O presidente do comitê, Rafael Fonteles, secretário de Fazenda do Piauí, tem reafirmado que os aumentos nos preços dos combustíveis acontecem por causa da política de preços da Petrobras, que atrela os reajustes à variação do barril de petróleo no mercado internacional e à variação do dólar.
“Os expressivos aumentos nos preços dos combustíveis ocorridos a partir de 2017 não apresentam qualquer relação com a tributação estadual”, diz o Comsefaz em nota. “O problema sempre foi o grau de volatilidade internacional do segmento que atualmente é comunicado sem gerenciamento ao setor produtivo”, completa o comitê.

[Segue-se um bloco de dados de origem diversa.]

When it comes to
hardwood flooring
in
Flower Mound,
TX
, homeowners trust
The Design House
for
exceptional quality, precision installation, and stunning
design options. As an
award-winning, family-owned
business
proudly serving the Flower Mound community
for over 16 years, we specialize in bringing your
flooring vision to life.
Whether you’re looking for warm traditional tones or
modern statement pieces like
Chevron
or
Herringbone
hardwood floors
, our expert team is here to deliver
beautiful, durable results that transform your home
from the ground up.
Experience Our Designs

Bolsonaro culpa publicamente a Petrobras e os estados pelo aumento dos combustíveis. Por isso, ele pediu a troca do presidente da estatal, pedindo mais “previsibilidade” aos reajustes, e encaminhou o projeto que muda a cobrança do ICMS. Além disso, zerou os tributos federais sobre o diesel (por dois meses) e o gás de cozinha (de forma permanente).
O que diz o projeto do governo
O Projeto de Lei Complementar (PLP) 16/21, que altera a cobrança do ICMS do combustível, foi enviado por Bolsonaro à Câmara em 12 fevereiro. Ele estabelece que o imposto estadual sobre combustíveis terá uma alíquota fixa e única para todo o país.
Essa alíquota será definida pelo Conselho Nacional de Política Fazendária (Confaz), formado por secretários estaduais de Fazenda e parte dos integrantes do Ministério da Economia. A alíquota poderá variar conforme o combustível. Atualmente, cada estado tem total autonomia para definição das alíquotas.
Pela proposta do governo, a nova alíquota única para todo o país terá de ser em valor fixo estabelecido em reais. Pela regra atual, a alíquota de ICMS de cada estado é um percentual do preço de venda do produto. Isso faz com que os estados arrecadem mais sempre que o combustível fique mais caro – o que não ocorre com os tributos federais, que têm valor fixo que não depende do preço na bomba.
Ainda segundo o projeto, a alíquota será cobrada nas refinarias, o que ajudará na fiscalização e combate à sonegação, um dos principais problemas do setor. O valor a ser recebido caberá ao estado de destino onde ocorrer o consumo. Atualmente, o imposto é recolhido no estado de origem.
Sempre que houver aumento na alíquota fixa do tributo, o novo valor entrará em vigor somente após 90 dias. O objetivo é dar mais previsibilidade ao setor e aos consumidores. As regras se aplicariam a todos os tipos de combustíveis, como gasolina, diesel, biodiesel, etanol e gás natural e de cozinha, além de outros derivados de petróleo.
O objetivo do projeto, segundo o Planalto, é estabelecer, em todo o país, “uma alíquota uniforme e específica, segundo a unidade de medida adotada na operação (litro). Com isso, o ICMS não irá variar mais em razão do preço do combustível ou das mudanças do câmbio”.